Avant un retour au folk pour un album solo, Neal Casal s’octroie une escapade dans un répertoire musical. Ce power trio invite le funk, le boogie, la soul, le blues et le rock à swinguer sur une danse fiévreuse.
Where your rock’n’roll’s gone ? Comme entrée en matière, on ne ferait pas mieux. Cependant, cette question est reléguée en fin d’album. Comme quoi, Neal Casal sans faire nécessairement le bilan de sa carrière est conscient que le commerce de la musique sape tout sur son passage y compris les illusions des débuts. Another band in a million, Some people tell you that it’s just not fair They wanna know what I’m thinking, I’m thinking what do I care, I’m only in this for a good time. Et en effet, Neal Casal avec son groupe Hazy Malaze (accompagné de Jeff Hill et Dan Fadel) est là pour prendre du bon temps et nous en procurer. Il a compris depuis longtemps qu’il ne suffit malheureusement pas d’écrire de bonnes chansons pour attirer les lumières du succès. Ça se saurait si la notoriété était liée au talent. Le cirque du rock’n’roll et ses déceptions quotidiennes le prouvent chaque jour, de désillusions en désillusions mieux vaut faire de la musique pour le fun que pour la gloire.
Et Neal Casal l’a bien compris, se foutre du buzz et s’amuser avant tout, le reste suivra s’il doit suivre. Alors lui et ses musiciens prennent du bon temps mais avec un niveau d’exigence nécessaire. Rigoureux dans l’écriture, l’américain s’évertue à écrire des chansons qui tiennent la route et qui fassent danser le public. Et peu importe le style, la musique n’a pas de frontière. Ainsi Blackout love propose onze titres qui flirtent aussi bien avec le funk (« Everything »), le boogie (« Looking out for you »), le garage rock (« Dirty summer »), le blues (« Corrina ») emprunté à Taj Mahal, la soul (« Soul gets lost »), le reggae (« Need somebody »), que le rock (« Rock’n’roll Gone »). Autant de genres qui pourraient déconcerter à première vue l’auditeur, mais une fois le disque sur la platine, il produit son effet. Et vous voilà en train de bouger les épaules, remuer du bassin, taper dans les mains, reproduire les vocalises du chanteur aux rythmes des différents airs qui se succèdent inlassablement.
Pourtant à trop vouloir marier les genres dans un même album, beaucoup de critiques ont reproché à Neal Casal de se perdre dans un méli-mélo de genres musicaux, préférant ses escapades solo dans des révisions folk et blues. Même si ces jugements sont fondés – il est vrai que la cohésion de l’album peut souffrir du manque d’une propre direction – c’est aussi ce qui fait son charme, les albums de Hazy Malaze sont le reflet d’influences chères au chanteur. Aussi, une fois encore dans Blackout love, on retrouve une large représentation du patrimoine musical du compositeur.

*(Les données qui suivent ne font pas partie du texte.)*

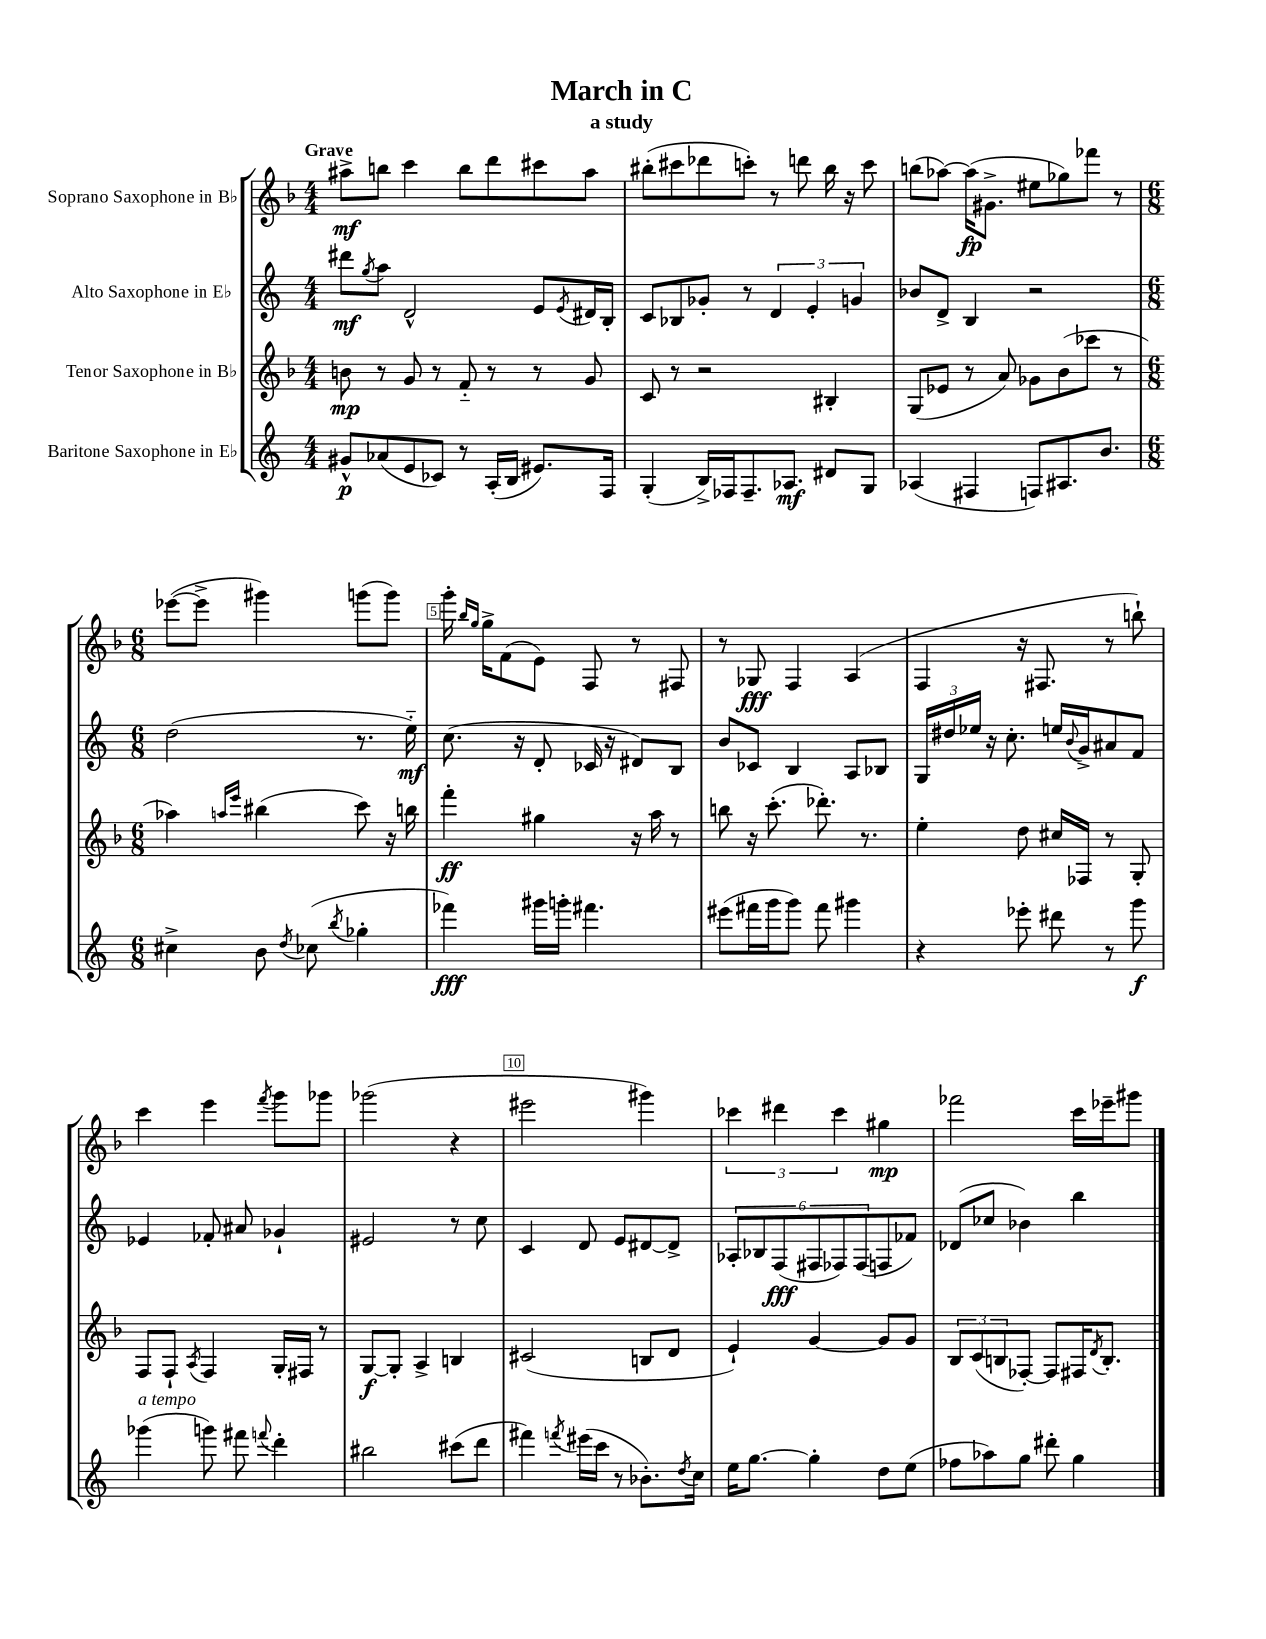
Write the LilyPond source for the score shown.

\header { title = "March in C" subtitle = "a study" }
<<
\new StaffGroup <<
\new Staff = "s0" \with { instrumentName = "Soprano Saxophone in Bb" } {
    \clef treble \key f \major \numericTimeSignature \time 4/4 \tempo "Grave"
    ais''8->\mf b''8 c'''4 b''8 d'''8 cis'''8 ais''8 |
    bis''8-.( cis'''8 des'''8 c'''8-.) r8 d'''8 bis''16 r16 c'''8 |
    b''8( aes''8~) aes''16\fp( gis'8.-> eis''8 ges''8) fes'''8 r8 |
    \numericTimeSignature \time 6/8 ees'''8~( ees'''8-> gis'''4) g'''8( g'''8) |
    g'''16-. \grace { bes''16 g''16 } g''16-> f'8( e'8) f8 r8 fis8 |
    r8 ges8\fff f4 a4( |
    f4 r16 fis8. r8 b''8-!) |
    c'''4 e'''4 \acciaccatura { f'''8 } g'''8 ges'''8 |
    ges'''2( r4 |
    eis'''2 gis'''4) |
    \tuplet 3/2 { ces'''4 dis'''4 ces'''4 } gis''4\mp |
    fes'''2 c'''16 ees'''16-- gis'''8 \bar "|." |
}
\new Staff = "s1" \with { instrumentName = "Alto Saxophone in Eb" } {
    \clef treble \key c \major \numericTimeSignature \time 4/4
    dis'''8\mf \acciaccatura { g''8 } a''8 d'2-^ e'8 \acciaccatura { e'8 } dis'16 b16-. |
    c'8 bes8 ges'8-. r8 \tuplet 3/2 { d'4 e'4-. g'4 } |
    bes'8 d'8-> b4 r2 |
    \numericTimeSignature \time 6/8 d''2( r8. e''16-_\mf) |
    c''8.( r16 d'8-. ces'16 r16 dis'8) b8 |
    b'8 ces'8 b4 a8 bes8 |
    \tuplet 3/2 { g16 dis''16 ees''16 } r16 c''8.-. e''16 \appoggiatura { b'8 } g'16-> ais'8 f'8 |
    ees'4 fes'8-. ais'8 ges'4-! |
    eis'2 r8 c''8 |
    c'4 d'8 e'8 dis'8~ dis'8-> |
    \tuplet 6/4 { aes8-. bes8 f8\fff( fis8 fes8) fes8( } f8 fes'8) |
    des'8( ces''8 bes'4) b''4 \bar "|." |
}
\new Staff = "s2" \with { instrumentName = "Tenor Saxophone in Bb" } {
    \clef treble \key f \major \numericTimeSignature \time 4/4
    b'8\mp r8 g'8 r8 f'8-_ r8 r8 g'8 |
    c'8 r8 r2 bis4-. |
    g8( ees'8 r8 a'8) ges'8 bes'8( ces'''8 r8 |
    \numericTimeSignature \time 6/8 aes''4) \grace { a''16 e'''16 } bis''4( c'''8) r16 b''16 |
    f'''4-.\ff gis''4 r16 a''16 r8 |
    b''8 r16 c'''8.-.( des'''8.-.) r8. |
    e''4-. d''8 cis''16 fes16 r8 g8-. |
    f8 f8-! \acciaccatura { a8 } f4 g16-. fis16 r8 |
    g8~\f g8-. a4-> b4 |
    cis'2( b8 d'8 |
    e'4-!) g'4~ g'8 g'8 |
    \tuplet 3/2 { bes8 c'8( b8 } fes8~-.) fes8 fis16 \acciaccatura { d'8 } b8.-. \bar "|." |
}
\new Staff = "s3" \with { instrumentName = "Baritone Saxophone in Eb" } {
    \clef treble \key c \major \numericTimeSignature \time 4/4
    gis'8-^\p aes'8( e'8 ces'8) r8 a16-.( b16 eis'8.) f16 |
    g4-.( b16->) fes16 fes8.-- aes8.\mf dis'8 g8 |
    aes4( fis4 f8) ais8. b'8. |
    \numericTimeSignature \time 6/8 cis''4-> b'8 \acciaccatura { d''8 } ces''8( \acciaccatura { b''8 } ges''4-. |
    fes'''4\fff) gis'''16 g'''16-. fis'''4. |
    eis'''8( fis'''16 g'''16 g'''8) fis'''8 gis'''4 |
    r4 ees'''8-. dis'''8 r8 g'''8\f |
    ges'''4^\markup { \italic "a tempo" }( g'''8) fis'''8 \appoggiatura { f'''8 } d'''4-. |
    bis''2 cis'''8( d'''8 |
    fis'''4) \acciaccatura { f'''8 } eis'''16( c'''16 r8 bes'8.-.) \acciaccatura { d''8 } c''16 |
    e''16 g''8.~ g''4-. d''8 e''8( |
    fes''8 aes''8) g''8 dis'''8-. g''4 \bar "|." |
}
>>
>>
\layout { \context { \Score \override BarNumber.break-visibility = ##(#f #t #t) barNumberVisibility = #(every-nth-bar-number-visible 5) \override BarNumber.stencil = #(make-stencil-boxer 0.1 0.3 ly:text-interface::print) } }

Toutefois, bien que ce deuxième album du trio surpasse son prédécesseur avec une orchestration très soignée – d’ailleurs on conseillera aux apologistes des machines électroniques de jeter une oreille sur le disque (juste une guitare, une basse et une batterie suffisent pour créer une alchimie) -, certains morceaux comme « Got my wings », « Damage talking » ou « Bust it down » manquent peut-être de profondeur et auraient mérité un peu plus de désordre dans leur structure pour les rendre moins pompiers. Ceci est peut-être dû à l’urgence de l’enregistrement puisqu’en deux mois l’album a été mis en boîte alors que pour les premières prises en studio, la base de certains titres n’était pas encore construite.
Malgré ces quelques défauts, la dynamique du disque ne s’essouffle pas. Et elle le doit en grande partie à une rythmique impériale et à la voix du chanteur toujours aussi impressionnante, très soul. Ce n’est pas un hasard si les chansons font taper du pied. Pour s’en persuader rien de tel que d’écouter à fond les titres « Everything » et « Looking out for you », de véritables petites perles soniques. Ainsi, des tubes en puissance joués avec autant de simplicité et de spontanéité ne peuvent être qu’un gage de qualité.
Neal Casal en solo ou avec Hazy Malaze ne remplira sûrement jamais les stades et pourtant ses albums valent vraiment le détour.